Showing posts with label SR Harris. Show all posts
Showing posts with label SR Harris. Show all posts

Monday, July 11, 2016

Failed Skirt-a-Palooza: Butterick 6060 but a WINNER in New Look 6301

After my top-a-palooza, I planned on making 2-3 skirts with a more summery flair. When B6060 first came out, I snatched it up, liking both the straight view with the little peplum and the pleated view.



I was so excited to get going on this and decided on classic but summer-fun navy and white colorblocking. I had a cotton twill in navy and a rayon suiting in white (with white poly pongee lining). The weights weren't compatible but the upper skirt is meant to be lined and I thought that would equalize things (newsflash: it didn't).

Also, I didn't think the upper portion looked THAT deep in the tech drawing but the photo is fairly accurate.

I didn't consider how this style would work with my fairly rectangular (when viewed front-on) figure (newsflash: it doesn't). This skirt took a long time to make. Well, to make well.

6 seams on the upper skirt plus the zipper
6 seams on the lining
Pleating the skirt...

I used tailor tacks to mark the pleat points as I knew it was imperative that they be properly marked so that the lower skirt would fit correctly to the upper. I even hand-basted the pleats in place.

• [Records supplied]
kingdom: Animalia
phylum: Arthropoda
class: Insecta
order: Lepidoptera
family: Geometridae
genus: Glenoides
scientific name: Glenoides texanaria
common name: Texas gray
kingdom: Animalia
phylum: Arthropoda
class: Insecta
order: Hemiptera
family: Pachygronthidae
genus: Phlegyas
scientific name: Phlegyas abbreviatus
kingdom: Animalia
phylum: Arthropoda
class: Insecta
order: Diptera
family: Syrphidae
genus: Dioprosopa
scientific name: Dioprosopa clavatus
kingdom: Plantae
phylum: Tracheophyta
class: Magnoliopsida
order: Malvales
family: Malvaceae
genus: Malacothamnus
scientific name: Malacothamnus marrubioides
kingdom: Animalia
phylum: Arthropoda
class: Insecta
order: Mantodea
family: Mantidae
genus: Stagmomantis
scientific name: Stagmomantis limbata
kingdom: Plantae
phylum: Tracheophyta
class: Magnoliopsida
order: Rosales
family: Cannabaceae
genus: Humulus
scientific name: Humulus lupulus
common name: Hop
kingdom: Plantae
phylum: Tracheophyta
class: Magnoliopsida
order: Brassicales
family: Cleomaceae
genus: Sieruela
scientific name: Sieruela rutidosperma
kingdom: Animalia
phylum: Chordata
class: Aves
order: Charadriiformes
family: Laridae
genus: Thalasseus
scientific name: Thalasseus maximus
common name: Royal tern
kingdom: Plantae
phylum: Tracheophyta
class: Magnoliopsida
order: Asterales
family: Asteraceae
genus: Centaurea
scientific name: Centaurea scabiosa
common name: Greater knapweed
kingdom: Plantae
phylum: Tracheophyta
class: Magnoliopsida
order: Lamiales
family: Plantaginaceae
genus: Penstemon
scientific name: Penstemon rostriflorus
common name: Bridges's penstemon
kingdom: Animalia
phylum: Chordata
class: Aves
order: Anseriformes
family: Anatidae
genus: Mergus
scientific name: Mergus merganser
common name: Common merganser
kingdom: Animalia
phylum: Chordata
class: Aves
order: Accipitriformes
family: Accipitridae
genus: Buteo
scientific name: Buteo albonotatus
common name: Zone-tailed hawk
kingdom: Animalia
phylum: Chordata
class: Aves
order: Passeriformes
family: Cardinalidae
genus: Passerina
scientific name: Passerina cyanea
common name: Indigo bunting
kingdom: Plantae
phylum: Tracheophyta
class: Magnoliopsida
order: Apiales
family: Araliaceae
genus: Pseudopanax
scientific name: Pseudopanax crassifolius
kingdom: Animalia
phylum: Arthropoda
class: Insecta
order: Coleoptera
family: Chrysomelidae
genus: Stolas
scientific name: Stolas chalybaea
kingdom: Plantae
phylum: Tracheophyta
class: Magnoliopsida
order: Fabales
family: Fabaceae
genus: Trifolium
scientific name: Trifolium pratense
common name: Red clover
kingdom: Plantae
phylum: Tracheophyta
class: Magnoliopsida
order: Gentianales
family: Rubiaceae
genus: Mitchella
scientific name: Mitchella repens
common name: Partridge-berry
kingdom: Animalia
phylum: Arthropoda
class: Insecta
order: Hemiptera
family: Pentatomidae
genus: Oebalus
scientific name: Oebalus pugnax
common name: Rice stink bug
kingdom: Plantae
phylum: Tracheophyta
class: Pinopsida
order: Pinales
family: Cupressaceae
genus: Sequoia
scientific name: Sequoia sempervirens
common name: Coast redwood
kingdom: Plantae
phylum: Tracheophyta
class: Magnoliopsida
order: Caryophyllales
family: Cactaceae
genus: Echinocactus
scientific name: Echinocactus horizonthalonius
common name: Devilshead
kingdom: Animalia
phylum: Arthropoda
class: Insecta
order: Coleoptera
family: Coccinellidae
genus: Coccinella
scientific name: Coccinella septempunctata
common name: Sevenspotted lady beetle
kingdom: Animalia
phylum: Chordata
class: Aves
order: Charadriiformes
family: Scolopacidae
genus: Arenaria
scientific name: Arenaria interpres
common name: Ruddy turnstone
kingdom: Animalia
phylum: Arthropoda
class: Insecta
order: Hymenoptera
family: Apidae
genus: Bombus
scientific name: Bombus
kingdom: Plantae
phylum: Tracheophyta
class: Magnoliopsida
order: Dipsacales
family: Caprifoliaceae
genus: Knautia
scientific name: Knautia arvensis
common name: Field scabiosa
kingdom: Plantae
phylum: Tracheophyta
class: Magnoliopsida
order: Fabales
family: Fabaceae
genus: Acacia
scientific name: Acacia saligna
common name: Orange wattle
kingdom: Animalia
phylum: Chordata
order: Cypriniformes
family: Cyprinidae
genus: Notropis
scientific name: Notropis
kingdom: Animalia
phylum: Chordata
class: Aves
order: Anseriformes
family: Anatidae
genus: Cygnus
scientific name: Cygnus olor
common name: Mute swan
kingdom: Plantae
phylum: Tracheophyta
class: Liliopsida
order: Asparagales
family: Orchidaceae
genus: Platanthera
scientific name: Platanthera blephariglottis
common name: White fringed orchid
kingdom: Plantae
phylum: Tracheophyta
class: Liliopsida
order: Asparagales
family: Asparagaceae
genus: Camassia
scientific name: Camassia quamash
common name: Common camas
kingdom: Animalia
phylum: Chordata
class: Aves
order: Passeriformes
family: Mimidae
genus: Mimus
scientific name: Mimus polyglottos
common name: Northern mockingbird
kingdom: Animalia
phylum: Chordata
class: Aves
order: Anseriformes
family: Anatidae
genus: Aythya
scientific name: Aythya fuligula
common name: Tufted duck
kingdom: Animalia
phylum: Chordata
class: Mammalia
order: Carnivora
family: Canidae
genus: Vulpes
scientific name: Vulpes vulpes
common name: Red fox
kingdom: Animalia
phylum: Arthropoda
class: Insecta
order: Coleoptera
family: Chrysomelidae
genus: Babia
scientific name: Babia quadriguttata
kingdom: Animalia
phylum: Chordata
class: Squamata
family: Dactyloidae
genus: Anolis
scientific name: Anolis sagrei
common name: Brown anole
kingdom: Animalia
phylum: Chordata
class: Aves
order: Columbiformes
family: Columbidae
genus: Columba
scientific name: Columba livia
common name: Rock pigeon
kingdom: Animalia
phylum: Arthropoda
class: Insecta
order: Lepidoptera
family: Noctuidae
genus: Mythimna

• [The tasks]
1) Using the skirt-sewing post, decide whether each statement agrees with it: (a) the navy fabric was a cotton twill; (b) lining the upper skirt evened out the difference in fabric weights; (c) the pleats were hand-basted in place. Answer yes or no for each and quote the deciding words.
2) Retype the stretch of the skirt-sewing post from "I was so excited" through "to make well.".

• [Replies]
1)
(a) Yes: "I had a cotton twill in navy"
(b) No: "I thought that would equalize things (newsflash: it didn't)."
(c) Yes: "I even hand-basted the pleats in place."

2)
I was so excited to get going on this and decided on classic but summer-fun navy and white colorblocking. I had a cotton twill in navy and a rayon suiting in white (with white poly pongee lining). The weights weren't compatible but the upper skirt is meant to be lined and I thought that would equalize things (newsflash: it didn't).

Also, I didn't think the upper portion looked THAT deep in the tech drawing but the photo is fairly accurate.

I didn't consider how this style would work with my fairly rectangular (when viewed front-on) figure (newsflash: it doesn't). This skirt took a long time to make. Well, to make well.